* _Try it_: Please copy out the entries exactly, skipping any pictures.

***** Data extracts *****

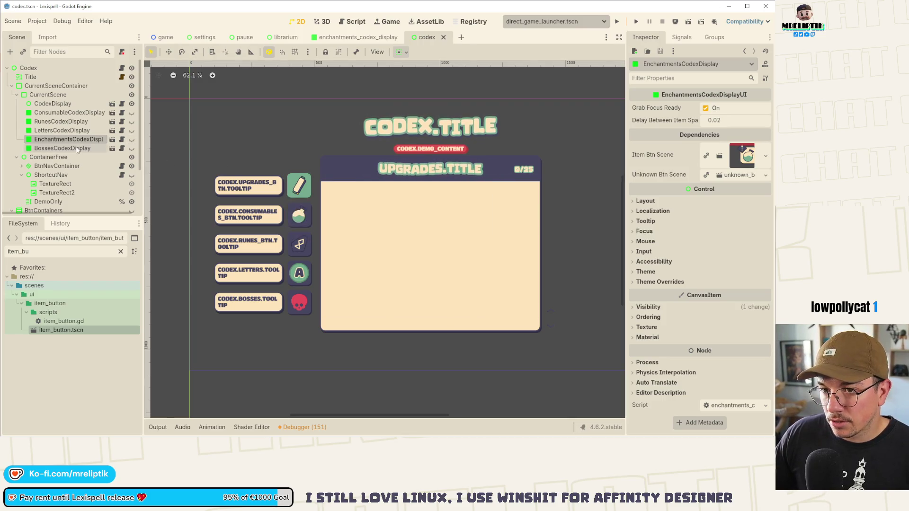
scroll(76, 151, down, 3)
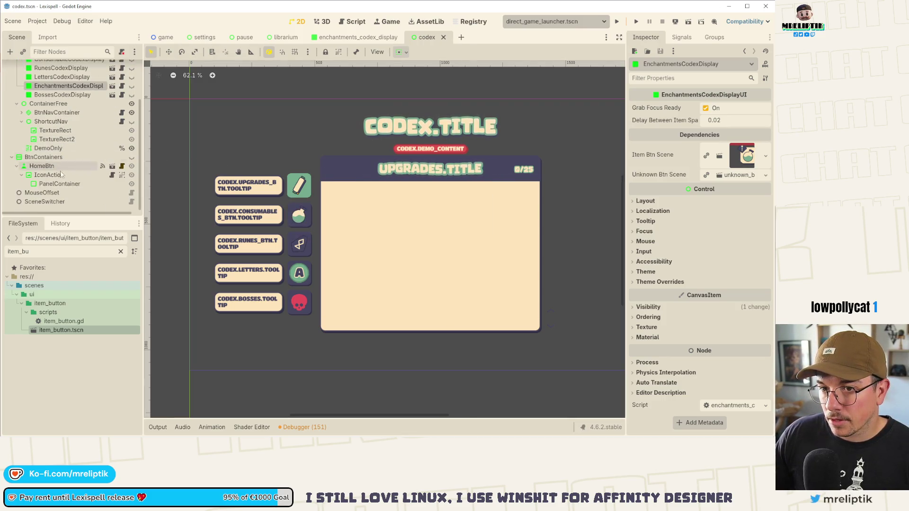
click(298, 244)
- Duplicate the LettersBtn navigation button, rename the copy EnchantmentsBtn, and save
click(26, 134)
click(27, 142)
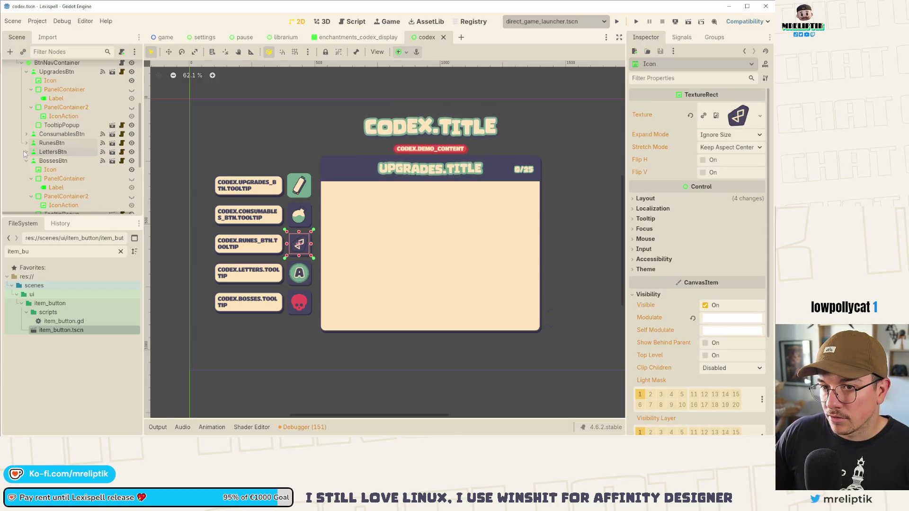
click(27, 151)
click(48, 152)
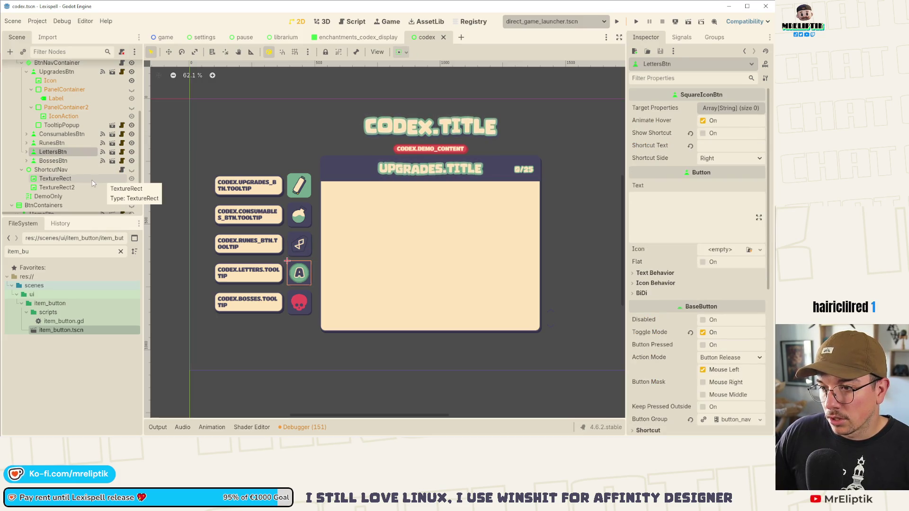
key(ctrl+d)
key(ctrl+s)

*****

* _Exercise output_:
scroll(76, 151, down, 3)
click(298, 244)
- Duplicate the LettersBtn navigation button, rename the copy EnchantmentsBtn, and save
click(26, 134)
click(27, 142)
click(27, 151)
click(48, 152)
key(ctrl+d)
key(ctrl+s)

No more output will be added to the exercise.